▸ Exercise goal
Starting with the line that contains "fx_px: 5351" and stopping after the line that contains "fx_px: 4506", return each line below exactly as written, with no others.

▸ Task inputs

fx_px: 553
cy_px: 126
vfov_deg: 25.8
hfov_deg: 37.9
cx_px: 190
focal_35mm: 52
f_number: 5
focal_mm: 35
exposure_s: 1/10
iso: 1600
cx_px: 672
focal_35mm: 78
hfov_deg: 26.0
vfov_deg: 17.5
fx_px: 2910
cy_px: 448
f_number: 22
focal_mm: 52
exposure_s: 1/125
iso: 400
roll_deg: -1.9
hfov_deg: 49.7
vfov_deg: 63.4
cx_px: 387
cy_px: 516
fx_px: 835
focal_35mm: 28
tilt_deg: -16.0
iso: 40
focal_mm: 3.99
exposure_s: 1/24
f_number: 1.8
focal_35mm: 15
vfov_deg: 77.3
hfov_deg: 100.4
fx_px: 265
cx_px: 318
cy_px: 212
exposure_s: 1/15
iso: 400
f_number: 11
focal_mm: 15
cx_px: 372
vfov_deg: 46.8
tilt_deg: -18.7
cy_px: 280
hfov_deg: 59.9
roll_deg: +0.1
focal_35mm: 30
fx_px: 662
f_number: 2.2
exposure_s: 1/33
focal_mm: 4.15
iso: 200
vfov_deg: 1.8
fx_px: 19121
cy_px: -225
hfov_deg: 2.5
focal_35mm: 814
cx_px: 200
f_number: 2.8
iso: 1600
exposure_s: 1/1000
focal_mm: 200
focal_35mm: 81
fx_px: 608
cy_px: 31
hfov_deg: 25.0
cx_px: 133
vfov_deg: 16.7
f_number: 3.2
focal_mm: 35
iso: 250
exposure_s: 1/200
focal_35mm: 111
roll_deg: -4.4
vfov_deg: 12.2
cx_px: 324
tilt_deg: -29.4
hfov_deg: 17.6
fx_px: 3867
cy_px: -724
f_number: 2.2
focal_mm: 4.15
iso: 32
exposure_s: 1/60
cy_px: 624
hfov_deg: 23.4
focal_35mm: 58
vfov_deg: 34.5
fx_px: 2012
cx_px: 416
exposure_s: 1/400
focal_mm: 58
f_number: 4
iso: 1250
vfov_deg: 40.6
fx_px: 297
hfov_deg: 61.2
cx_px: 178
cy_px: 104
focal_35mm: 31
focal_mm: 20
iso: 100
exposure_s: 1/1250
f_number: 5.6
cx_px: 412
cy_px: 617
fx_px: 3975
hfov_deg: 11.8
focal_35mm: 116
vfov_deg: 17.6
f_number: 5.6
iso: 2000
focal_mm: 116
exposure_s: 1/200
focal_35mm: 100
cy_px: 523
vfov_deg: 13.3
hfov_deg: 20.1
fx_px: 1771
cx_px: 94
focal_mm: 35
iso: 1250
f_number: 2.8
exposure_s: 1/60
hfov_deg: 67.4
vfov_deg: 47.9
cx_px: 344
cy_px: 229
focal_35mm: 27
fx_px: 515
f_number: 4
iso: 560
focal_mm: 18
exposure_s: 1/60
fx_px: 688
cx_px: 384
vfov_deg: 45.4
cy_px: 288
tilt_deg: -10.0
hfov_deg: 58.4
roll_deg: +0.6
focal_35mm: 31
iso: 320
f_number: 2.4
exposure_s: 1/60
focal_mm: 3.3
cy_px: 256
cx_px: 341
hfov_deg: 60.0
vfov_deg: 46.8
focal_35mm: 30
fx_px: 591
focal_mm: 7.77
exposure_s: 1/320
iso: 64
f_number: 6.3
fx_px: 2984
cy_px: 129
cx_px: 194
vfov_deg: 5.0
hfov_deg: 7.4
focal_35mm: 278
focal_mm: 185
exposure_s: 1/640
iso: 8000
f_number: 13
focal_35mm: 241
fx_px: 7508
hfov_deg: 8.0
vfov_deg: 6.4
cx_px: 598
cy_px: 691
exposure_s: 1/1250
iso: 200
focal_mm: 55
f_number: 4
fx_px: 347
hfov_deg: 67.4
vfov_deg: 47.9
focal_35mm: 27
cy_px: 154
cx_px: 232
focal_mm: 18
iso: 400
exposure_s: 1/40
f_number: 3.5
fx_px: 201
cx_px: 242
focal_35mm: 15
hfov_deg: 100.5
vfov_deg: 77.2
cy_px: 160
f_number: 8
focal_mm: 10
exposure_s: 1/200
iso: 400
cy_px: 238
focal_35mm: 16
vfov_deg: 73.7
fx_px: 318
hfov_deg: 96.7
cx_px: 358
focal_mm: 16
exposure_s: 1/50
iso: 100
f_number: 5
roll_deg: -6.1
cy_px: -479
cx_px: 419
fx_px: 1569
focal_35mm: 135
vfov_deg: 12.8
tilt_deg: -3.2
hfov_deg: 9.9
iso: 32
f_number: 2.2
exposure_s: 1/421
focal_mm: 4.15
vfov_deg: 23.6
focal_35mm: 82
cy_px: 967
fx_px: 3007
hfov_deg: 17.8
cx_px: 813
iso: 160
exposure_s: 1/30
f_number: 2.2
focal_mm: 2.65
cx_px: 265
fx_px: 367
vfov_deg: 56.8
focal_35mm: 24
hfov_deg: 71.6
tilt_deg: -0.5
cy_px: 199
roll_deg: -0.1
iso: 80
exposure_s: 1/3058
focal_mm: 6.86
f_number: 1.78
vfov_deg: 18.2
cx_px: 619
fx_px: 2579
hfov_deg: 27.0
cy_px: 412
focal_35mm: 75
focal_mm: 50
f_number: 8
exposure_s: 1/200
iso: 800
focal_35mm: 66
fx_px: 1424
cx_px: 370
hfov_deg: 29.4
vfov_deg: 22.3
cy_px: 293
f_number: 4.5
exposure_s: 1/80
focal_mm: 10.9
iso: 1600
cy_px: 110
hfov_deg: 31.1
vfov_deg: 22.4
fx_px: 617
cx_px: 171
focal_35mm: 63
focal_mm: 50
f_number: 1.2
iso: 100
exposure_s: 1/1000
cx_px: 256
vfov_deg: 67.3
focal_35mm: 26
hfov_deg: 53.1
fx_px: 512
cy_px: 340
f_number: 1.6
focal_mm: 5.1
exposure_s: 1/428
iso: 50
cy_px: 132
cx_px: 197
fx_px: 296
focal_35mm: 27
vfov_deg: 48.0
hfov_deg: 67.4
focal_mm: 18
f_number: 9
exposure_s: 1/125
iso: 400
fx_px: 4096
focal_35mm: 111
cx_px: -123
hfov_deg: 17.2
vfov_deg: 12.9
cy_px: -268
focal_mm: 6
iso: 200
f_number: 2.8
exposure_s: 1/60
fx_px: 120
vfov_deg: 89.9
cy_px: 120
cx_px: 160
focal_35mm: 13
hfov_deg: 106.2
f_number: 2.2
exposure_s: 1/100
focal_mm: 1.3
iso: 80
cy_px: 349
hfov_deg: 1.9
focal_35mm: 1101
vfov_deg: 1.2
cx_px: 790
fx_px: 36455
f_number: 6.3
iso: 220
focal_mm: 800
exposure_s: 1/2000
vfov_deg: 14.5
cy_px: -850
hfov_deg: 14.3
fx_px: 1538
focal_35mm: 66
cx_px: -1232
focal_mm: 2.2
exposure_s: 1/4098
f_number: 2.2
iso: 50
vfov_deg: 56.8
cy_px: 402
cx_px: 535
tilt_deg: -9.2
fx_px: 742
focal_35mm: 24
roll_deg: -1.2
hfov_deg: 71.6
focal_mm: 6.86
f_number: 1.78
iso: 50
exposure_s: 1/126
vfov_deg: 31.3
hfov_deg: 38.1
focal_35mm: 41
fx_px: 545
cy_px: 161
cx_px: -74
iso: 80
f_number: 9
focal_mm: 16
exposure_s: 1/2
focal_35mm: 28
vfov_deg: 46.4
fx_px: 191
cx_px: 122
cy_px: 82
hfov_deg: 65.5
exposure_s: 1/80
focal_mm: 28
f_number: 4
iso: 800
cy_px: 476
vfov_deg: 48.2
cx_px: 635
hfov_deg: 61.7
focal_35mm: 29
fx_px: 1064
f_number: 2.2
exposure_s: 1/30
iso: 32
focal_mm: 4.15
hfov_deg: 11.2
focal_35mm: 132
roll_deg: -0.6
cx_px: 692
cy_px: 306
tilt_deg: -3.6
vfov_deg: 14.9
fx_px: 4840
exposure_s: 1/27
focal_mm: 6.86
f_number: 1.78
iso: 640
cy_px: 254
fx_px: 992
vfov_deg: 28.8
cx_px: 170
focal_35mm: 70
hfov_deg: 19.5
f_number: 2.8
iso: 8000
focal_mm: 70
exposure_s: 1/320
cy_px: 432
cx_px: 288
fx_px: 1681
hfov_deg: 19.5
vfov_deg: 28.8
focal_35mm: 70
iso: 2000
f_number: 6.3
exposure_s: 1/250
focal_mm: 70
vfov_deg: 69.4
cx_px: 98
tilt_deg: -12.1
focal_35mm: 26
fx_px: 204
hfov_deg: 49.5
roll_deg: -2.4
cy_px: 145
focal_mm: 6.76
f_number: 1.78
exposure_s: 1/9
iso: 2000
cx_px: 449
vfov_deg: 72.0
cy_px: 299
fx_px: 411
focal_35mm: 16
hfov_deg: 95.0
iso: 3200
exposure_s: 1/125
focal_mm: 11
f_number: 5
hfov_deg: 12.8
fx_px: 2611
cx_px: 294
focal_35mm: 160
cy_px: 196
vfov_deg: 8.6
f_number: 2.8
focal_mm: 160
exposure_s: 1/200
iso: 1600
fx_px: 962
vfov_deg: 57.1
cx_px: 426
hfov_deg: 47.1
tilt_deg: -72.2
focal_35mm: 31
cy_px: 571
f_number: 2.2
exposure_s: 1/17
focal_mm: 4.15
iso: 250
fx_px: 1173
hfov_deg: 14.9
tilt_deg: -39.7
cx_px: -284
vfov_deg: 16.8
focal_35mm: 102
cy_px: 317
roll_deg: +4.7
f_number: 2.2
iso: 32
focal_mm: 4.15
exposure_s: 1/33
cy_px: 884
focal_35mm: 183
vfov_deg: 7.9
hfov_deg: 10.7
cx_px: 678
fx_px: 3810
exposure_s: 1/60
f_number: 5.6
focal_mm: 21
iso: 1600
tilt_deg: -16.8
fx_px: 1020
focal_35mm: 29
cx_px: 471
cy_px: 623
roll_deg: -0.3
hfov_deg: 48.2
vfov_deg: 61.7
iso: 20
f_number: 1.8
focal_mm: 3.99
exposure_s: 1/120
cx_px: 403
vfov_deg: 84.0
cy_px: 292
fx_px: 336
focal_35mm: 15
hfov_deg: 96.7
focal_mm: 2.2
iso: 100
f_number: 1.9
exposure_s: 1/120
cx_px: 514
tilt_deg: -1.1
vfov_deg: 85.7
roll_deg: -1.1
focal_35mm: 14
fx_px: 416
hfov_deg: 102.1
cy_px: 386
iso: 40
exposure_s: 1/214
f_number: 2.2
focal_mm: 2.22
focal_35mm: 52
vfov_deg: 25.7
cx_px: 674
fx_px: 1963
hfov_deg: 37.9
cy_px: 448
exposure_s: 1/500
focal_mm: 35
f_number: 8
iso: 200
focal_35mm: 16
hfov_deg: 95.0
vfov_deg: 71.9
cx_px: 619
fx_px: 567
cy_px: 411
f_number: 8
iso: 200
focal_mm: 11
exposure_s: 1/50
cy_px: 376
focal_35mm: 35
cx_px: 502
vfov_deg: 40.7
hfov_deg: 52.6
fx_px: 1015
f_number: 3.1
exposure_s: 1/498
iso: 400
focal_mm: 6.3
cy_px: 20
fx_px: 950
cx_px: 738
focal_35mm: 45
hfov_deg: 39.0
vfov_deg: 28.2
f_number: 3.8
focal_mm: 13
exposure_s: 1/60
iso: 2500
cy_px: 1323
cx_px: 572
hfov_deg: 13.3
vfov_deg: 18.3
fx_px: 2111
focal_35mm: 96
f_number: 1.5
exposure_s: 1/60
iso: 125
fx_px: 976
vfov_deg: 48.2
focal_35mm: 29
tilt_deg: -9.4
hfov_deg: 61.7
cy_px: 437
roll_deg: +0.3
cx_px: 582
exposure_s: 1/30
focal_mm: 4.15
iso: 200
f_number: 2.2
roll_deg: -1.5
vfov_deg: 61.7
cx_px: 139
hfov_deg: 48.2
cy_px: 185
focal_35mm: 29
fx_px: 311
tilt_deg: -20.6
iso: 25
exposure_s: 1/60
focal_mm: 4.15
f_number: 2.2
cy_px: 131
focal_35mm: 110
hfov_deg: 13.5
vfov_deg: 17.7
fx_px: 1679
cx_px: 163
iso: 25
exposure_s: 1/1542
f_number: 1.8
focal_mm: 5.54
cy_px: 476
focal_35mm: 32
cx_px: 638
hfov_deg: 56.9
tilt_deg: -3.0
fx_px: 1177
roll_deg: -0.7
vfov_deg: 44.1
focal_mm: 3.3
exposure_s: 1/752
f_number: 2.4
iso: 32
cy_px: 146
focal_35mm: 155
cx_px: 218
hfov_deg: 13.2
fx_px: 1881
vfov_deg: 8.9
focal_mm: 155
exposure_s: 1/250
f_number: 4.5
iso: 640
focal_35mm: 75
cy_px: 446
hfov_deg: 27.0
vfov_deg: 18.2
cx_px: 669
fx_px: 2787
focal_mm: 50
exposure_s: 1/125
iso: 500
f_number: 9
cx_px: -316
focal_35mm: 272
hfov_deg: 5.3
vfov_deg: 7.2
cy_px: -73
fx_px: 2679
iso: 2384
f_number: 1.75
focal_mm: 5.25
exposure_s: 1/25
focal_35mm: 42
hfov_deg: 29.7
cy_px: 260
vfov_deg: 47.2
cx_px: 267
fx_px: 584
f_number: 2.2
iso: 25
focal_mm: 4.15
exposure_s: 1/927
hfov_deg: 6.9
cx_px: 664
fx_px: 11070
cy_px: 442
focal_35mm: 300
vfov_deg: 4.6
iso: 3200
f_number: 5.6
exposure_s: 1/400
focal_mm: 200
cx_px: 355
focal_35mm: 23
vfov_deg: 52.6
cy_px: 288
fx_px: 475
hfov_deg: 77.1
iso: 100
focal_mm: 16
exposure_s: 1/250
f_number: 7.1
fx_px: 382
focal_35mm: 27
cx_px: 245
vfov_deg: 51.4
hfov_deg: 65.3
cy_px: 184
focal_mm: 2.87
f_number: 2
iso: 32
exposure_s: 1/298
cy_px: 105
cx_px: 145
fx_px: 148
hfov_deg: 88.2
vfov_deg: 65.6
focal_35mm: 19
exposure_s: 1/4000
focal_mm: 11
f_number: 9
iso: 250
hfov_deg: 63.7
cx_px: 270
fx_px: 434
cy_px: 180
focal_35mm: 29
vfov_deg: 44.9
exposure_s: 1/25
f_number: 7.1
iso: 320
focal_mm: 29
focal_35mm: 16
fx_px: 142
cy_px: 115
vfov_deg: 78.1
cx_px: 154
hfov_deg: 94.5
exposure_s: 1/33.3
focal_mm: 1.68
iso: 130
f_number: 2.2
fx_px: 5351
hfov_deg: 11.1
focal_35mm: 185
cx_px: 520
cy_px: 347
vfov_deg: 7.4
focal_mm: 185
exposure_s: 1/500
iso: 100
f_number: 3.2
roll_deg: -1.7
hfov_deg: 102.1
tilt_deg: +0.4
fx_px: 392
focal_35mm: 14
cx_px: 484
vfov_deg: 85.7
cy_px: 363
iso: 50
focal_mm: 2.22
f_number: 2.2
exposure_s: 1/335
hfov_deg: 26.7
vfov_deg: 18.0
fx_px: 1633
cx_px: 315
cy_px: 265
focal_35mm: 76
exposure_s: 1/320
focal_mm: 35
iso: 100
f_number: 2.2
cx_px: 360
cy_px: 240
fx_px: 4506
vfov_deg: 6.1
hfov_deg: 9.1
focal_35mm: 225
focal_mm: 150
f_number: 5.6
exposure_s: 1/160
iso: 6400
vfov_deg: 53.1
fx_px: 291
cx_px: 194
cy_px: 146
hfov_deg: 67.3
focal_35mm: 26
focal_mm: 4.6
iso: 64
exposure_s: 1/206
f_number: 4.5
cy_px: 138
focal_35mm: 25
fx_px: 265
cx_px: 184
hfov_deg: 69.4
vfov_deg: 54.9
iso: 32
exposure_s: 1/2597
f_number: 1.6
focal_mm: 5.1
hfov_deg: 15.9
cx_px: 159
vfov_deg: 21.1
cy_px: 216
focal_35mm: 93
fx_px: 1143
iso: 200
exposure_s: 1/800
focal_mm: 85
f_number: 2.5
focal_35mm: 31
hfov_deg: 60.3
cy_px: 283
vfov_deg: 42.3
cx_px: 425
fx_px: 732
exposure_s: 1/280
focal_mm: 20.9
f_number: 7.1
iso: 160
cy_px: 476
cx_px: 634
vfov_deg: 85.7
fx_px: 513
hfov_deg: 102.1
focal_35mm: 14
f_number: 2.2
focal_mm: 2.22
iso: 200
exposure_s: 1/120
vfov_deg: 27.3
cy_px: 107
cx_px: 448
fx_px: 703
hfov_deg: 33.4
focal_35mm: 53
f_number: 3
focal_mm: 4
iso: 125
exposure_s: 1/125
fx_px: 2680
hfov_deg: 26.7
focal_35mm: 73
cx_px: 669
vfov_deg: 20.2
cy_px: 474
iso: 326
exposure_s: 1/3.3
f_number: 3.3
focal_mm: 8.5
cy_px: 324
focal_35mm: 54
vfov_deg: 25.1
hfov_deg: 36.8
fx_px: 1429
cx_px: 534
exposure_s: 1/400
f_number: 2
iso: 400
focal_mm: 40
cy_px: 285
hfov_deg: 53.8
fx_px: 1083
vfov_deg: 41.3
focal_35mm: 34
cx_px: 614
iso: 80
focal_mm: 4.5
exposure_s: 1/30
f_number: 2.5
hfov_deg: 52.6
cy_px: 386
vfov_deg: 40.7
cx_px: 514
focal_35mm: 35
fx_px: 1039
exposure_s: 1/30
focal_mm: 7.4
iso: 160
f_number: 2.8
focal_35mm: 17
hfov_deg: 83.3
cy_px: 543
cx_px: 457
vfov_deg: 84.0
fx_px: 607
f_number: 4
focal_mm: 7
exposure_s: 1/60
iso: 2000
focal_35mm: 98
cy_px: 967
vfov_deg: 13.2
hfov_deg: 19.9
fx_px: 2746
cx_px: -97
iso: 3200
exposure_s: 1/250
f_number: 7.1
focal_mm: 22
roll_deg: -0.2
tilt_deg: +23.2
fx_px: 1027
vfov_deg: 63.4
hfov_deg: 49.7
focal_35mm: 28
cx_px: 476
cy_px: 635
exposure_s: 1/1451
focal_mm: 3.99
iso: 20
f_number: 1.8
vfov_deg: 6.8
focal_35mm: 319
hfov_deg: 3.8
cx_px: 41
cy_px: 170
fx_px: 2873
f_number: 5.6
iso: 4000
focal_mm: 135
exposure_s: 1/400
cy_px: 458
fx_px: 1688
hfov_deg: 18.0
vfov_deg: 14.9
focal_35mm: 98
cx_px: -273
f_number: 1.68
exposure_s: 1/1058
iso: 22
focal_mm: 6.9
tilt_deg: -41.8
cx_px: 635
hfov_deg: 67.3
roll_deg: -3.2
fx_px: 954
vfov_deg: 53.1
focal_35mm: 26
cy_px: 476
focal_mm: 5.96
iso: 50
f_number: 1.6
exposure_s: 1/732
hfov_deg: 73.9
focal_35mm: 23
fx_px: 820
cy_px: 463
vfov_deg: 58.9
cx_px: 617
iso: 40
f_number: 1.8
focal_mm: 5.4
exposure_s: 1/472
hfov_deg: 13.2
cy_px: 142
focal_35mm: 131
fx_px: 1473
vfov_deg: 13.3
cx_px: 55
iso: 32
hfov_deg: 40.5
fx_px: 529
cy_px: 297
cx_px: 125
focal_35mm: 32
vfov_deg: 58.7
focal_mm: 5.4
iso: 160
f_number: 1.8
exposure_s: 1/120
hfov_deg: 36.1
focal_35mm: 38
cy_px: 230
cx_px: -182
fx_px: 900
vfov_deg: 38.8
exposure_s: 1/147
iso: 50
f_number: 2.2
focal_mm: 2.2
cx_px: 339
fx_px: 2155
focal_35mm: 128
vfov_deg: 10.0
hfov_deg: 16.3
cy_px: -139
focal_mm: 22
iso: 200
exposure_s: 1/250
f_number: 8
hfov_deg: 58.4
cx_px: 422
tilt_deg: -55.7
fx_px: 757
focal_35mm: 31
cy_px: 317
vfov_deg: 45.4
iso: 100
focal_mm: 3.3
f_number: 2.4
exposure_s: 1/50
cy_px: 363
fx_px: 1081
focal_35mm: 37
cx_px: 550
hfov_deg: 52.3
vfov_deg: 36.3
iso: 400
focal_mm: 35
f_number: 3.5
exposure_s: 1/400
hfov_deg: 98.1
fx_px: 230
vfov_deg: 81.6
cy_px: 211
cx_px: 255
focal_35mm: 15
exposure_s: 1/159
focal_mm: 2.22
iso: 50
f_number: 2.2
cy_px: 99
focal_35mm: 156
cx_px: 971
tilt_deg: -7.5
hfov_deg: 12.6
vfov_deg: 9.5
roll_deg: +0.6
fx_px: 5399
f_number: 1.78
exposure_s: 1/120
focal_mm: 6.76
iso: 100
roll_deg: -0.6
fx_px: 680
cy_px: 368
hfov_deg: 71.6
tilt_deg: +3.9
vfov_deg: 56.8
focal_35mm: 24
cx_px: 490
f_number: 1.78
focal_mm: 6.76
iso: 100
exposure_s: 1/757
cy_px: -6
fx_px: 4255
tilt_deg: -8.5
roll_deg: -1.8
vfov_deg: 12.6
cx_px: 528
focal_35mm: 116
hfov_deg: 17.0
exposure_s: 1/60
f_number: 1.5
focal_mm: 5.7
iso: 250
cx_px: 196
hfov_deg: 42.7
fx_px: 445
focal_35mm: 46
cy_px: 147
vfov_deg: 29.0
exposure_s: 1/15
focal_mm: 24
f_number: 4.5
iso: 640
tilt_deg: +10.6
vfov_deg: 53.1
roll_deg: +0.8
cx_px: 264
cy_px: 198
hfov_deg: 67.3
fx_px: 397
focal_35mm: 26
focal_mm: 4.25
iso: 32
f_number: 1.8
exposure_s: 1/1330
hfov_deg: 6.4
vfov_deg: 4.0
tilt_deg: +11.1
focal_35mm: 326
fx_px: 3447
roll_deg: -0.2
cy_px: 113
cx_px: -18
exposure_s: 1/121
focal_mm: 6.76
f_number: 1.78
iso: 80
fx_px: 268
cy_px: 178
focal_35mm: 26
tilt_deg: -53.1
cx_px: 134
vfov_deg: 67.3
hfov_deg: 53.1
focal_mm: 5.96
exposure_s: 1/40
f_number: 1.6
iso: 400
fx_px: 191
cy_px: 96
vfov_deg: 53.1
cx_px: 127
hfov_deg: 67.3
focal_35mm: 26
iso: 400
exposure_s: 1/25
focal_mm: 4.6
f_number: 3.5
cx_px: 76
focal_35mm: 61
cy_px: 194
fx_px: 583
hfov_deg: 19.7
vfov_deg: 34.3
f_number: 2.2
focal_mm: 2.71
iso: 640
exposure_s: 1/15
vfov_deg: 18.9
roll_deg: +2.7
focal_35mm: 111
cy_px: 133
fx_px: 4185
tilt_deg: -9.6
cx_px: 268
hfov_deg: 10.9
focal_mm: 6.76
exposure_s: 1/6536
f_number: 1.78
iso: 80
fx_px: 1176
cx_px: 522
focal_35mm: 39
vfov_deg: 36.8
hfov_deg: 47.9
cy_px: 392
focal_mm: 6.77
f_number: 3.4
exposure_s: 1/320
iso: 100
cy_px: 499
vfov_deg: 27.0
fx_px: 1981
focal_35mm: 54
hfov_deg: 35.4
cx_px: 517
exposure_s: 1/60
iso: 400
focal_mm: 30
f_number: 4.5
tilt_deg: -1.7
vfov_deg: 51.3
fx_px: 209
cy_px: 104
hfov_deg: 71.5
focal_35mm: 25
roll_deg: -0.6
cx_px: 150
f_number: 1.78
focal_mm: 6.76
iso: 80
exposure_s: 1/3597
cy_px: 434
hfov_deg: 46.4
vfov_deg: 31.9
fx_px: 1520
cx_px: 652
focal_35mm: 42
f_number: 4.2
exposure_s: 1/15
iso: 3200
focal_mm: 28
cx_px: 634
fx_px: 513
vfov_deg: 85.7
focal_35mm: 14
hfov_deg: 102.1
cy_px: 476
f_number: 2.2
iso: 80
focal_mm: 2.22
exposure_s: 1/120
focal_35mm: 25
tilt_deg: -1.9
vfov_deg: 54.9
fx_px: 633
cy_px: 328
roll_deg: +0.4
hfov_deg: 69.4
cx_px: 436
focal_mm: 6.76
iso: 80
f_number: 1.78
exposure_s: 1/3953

▸ Result of the task
fx_px: 5351
hfov_deg: 11.1
focal_35mm: 185
cx_px: 520
cy_px: 347
vfov_deg: 7.4
focal_mm: 185
exposure_s: 1/500
iso: 100
f_number: 3.2
roll_deg: -1.7
hfov_deg: 102.1
tilt_deg: +0.4
fx_px: 392
focal_35mm: 14
cx_px: 484
vfov_deg: 85.7
cy_px: 363
iso: 50
focal_mm: 2.22
f_number: 2.2
exposure_s: 1/335
hfov_deg: 26.7
vfov_deg: 18.0
fx_px: 1633
cx_px: 315
cy_px: 265
focal_35mm: 76
exposure_s: 1/320
focal_mm: 35
iso: 100
f_number: 2.2
cx_px: 360
cy_px: 240
fx_px: 4506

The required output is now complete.